In April 2008, during the Democratic primary season, Barack Obama criticized John McCain for seeming to favor economic policies of the Bush administration that McCain had once opposed. “Well, they may have stopped offending John McCain’s conscience somewhere along the road to the White House, but George Bush’s economic policies still offend my conscience, and they still offend yours,” Obama said.
The Bush tax cuts offended his conscience, and so did the Bush deficits. Well, they may have stopped offending Barack Obama’s conscience somewhere along the road to the White House, you might say, considering the fiscal cliff deal the Obama White House has agreed to. The reason conservatives enjoy pointing things like this out is not to play “gotcha” so much as to remind people why Obama was always so off-putting to non-liberals. To Obama, those who disagreed with him were cast as immoral. They weren’t simply political opponents of Obama’s; they were, to the current president, opponents of all that is good and righteous.
Obama’s “fiscal cliff” deal to extend the Bush tax cuts comes, ironically, the same week he quietly signed an extension of the Foreign Intelligence Surveillance Act–another source of controversy during the Bush administration. Bush’s national security policies did not escape Obama’s moral judgment. In a 2007 speech, Obama said Bush “decided to take the low road” in its response to military threats: “We did not reaffirm our basic values, or secure our homeland. Instead, we got a color-coded politics of fear.”
The fight over FISA was a minor one in the grand scheme of things, but also a symbolic one. Obama staunchly opposed immunity to telecoms that had cooperated with the government–one Bush-era provision of the law. “I am proud to stand with Senator Dodd, Senator Feingold and a grassroots movement of Americans who are refusing to let President Bush put protections for special interests ahead of our security and our liberty. There is no reason why telephone companies should be given blanket immunity to cover violations of the rights of the American people,” Obama had said.

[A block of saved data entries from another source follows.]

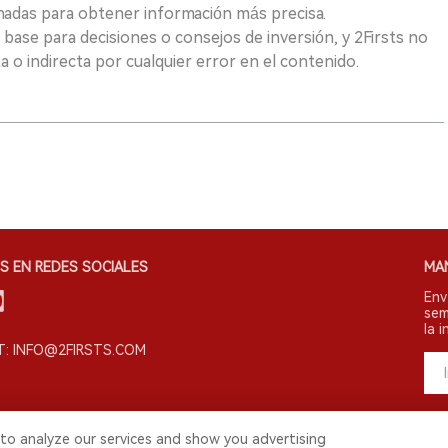
nadas para obtener información más precisa.
 base para decisiones o consejos de inversión, y 2Firsts no
 o indirecta por cualquier error en el contenido.
S EN REDES SOCIALES
MA
Env
sem
la i
: INFO@2FIRSTS.COM
to analyze our services and show you advertising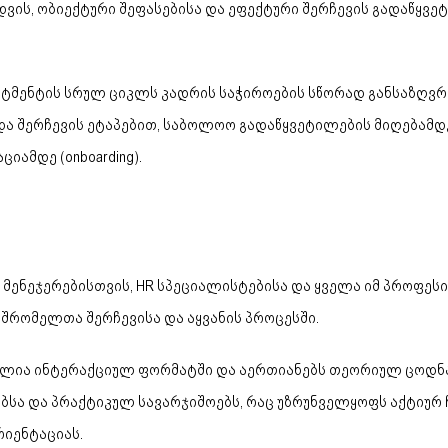
დვის, ობიექტური შეფასებისა და ეფექტური შერჩევის გადაწყვე
უტმენტის სრულ ციკლს კადრის საჭიროების სწორად განსაზღვრ
და შერჩევის ეტაპებით, საბოლოო გადაწყვეტილების მიღებამდ
ამდე (onboarding).
მენეჯერებისთვის, HR სპეციალისტებისა და ყველა იმ პროფეს
შრომელთა შერჩევისა და აყვანის პროცესში.
ულია ინტერაქციულ ფორმატში და აერთიანებს თეორიულ ცოდნ
იებსა და პრაქტიკულ სავარჯიშოებს, რაც უზრუნველყოფს აქტიუ
იენტაციას.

Pretty clear, right? That promise didn’t even make it through to the election.
Immediately upon taking office in 2009, Obama outlined exactly how he would take us from “the low road” to the “moral high ground,” and that included shuttering secret CIA prisons around the globe and ending long-term secret detentions. Upon signing that executive order, the moral preening was rewarded with applause. A new day had dawned. Yet as the Washington Post reported yesterday, Obama has relied on long-term secret detentions “without legal oversight” throughout his first term in office:
Defense attorneys and others familiar with the case, however, said the men were arrested in Djibouti, a close ally of Washington. The tiny African country hosts a major U.S. military base, Camp Lemonnier, that serves as a combat hub for drone flights and counterterrorism operations. Djibouti also has a decade-long history of cooperating with the United States on renditions….
The sequence described by the lawyers matches a pattern from other rendition cases in which U.S. intelligence agents have secretly interrogated suspects for months without legal oversight before handing over the prisoners to the FBI for prosecution.
Perhaps Obama just thinks the “moral high ground” is overrated. I’m willing to give him the benefit of the doubt and assume he has only the best interests of the country in mind, and that he is not the morally bankrupt, power-hungry, fear-mongering political opportunist he would accuse others of being if they were to follow his path.